### Task goal:
Reproduce the listing below verbatim, preserving every character and all Markdown markup.

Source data
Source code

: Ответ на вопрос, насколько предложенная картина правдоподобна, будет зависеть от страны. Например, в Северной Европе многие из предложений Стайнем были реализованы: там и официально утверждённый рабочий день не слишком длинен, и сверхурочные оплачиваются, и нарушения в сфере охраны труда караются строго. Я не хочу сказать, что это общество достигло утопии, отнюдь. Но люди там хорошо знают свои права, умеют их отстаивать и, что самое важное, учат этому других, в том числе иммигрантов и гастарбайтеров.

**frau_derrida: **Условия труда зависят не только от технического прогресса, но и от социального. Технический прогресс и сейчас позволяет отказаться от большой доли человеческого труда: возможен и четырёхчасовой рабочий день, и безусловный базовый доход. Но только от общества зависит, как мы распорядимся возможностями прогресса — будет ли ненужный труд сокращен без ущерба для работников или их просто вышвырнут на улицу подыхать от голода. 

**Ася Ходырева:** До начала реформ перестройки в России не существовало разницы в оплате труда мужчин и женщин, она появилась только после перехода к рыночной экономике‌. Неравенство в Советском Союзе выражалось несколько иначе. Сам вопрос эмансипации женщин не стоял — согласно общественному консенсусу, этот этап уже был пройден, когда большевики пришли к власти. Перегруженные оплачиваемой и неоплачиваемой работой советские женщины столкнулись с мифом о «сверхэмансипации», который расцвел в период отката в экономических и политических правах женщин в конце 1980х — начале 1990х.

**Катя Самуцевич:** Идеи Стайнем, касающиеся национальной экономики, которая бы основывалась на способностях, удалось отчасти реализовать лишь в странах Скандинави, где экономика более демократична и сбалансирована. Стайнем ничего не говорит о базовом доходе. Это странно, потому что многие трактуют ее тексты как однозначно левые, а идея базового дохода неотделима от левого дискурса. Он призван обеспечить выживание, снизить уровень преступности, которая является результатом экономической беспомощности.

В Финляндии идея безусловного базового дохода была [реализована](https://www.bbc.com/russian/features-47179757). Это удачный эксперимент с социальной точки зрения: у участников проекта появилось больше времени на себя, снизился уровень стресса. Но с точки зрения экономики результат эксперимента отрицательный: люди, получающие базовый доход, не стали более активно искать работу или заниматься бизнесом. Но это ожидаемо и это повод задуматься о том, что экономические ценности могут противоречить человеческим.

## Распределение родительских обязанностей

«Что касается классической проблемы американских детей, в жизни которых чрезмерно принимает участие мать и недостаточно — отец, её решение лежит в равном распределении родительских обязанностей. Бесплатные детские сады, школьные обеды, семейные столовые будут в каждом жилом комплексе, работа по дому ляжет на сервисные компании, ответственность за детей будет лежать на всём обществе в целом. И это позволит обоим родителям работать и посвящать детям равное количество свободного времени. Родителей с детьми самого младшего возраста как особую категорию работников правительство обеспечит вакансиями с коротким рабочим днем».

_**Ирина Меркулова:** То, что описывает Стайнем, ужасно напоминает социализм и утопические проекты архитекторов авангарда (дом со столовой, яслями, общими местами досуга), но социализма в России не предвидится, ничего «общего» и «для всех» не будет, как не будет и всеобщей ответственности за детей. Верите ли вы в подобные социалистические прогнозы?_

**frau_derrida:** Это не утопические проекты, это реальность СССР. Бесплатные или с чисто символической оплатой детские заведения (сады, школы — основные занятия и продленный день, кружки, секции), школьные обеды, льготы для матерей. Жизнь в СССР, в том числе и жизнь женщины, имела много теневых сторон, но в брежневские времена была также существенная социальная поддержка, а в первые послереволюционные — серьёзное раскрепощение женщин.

### Task result:
Source code

: Ответ на вопрос, насколько предложенная картина правдоподобна, будет зависеть от страны. Например, в Северной Европе многие из предложений Стайнем были реализованы: там и официально утверждённый рабочий день не слишком длинен, и сверхурочные оплачиваются, и нарушения в сфере охраны труда караются строго. Я не хочу сказать, что это общество достигло утопии, отнюдь. Но люди там хорошо знают свои права, умеют их отстаивать и, что самое важное, учат этому других, в том числе иммигрантов и гастарбайтеров.

**frau_derrida: **Условия труда зависят не только от технического прогресса, но и от социального. Технический прогресс и сейчас позволяет отказаться от большой доли человеческого труда: возможен и четырёхчасовой рабочий день, и безусловный базовый доход. Но только от общества зависит, как мы распорядимся возможностями прогресса — будет ли ненужный труд сокращен без ущерба для работников или их просто вышвырнут на улицу подыхать от голода. 

**Ася Ходырева:** До начала реформ перестройки в России не существовало разницы в оплате труда мужчин и женщин, она появилась только после перехода к рыночной экономике‌. Неравенство в Советском Союзе выражалось несколько иначе. Сам вопрос эмансипации женщин не стоял — согласно общественному консенсусу, этот этап уже был пройден, когда большевики пришли к власти. Перегруженные оплачиваемой и неоплачиваемой работой советские женщины столкнулись с мифом о «сверхэмансипации», который расцвел в период отката в экономических и политических правах женщин в конце 1980х — начале 1990х.

**Катя Самуцевич:** Идеи Стайнем, касающиеся национальной экономики, которая бы основывалась на способностях, удалось отчасти реализовать лишь в странах Скандинави, где экономика более демократична и сбалансирована. Стайнем ничего не говорит о базовом доходе. Это странно, потому что многие трактуют ее тексты как однозначно левые, а идея базового дохода неотделима от левого дискурса. Он призван обеспечить выживание, снизить уровень преступности, которая является результатом экономической беспомощности.

В Финляндии идея безусловного базового дохода была [реализована](https://www.bbc.com/russian/features-47179757). Это удачный эксперимент с социальной точки зрения: у участников проекта появилось больше времени на себя, снизился уровень стресса. Но с точки зрения экономики результат эксперимента отрицательный: люди, получающие базовый доход, не стали более активно искать работу или заниматься бизнесом. Но это ожидаемо и это повод задуматься о том, что экономические ценности могут противоречить человеческим.

## Распределение родительских обязанностей

«Что касается классической проблемы американских детей, в жизни которых чрезмерно принимает участие мать и недостаточно — отец, её решение лежит в равном распределении родительских обязанностей. Бесплатные детские сады, школьные обеды, семейные столовые будут в каждом жилом комплексе, работа по дому ляжет на сервисные компании, ответственность за детей будет лежать на всём обществе в целом. И это позволит обоим родителям работать и посвящать детям равное количество свободного времени. Родителей с детьми самого младшего возраста как особую категорию работников правительство обеспечит вакансиями с коротким рабочим днем».

_**Ирина Меркулова:** То, что описывает Стайнем, ужасно напоминает социализм и утопические проекты архитекторов авангарда (дом со столовой, яслями, общими местами досуга), но социализма в России не предвидится, ничего «общего» и «для всех» не будет, как не будет и всеобщей ответственности за детей. Верите ли вы в подобные социалистические прогнозы?_

**frau_derrida:** Это не утопические проекты, это реальность СССР. Бесплатные или с чисто символической оплатой детские заведения (сады, школы — основные занятия и продленный день, кружки, секции), школьные обеды, льготы для матерей. Жизнь в СССР, в том числе и жизнь женщины, имела много теневых сторон, но в брежневские времена была также существенная социальная поддержка, а в первые послереволюционные — серьёзное раскрепощение женщин.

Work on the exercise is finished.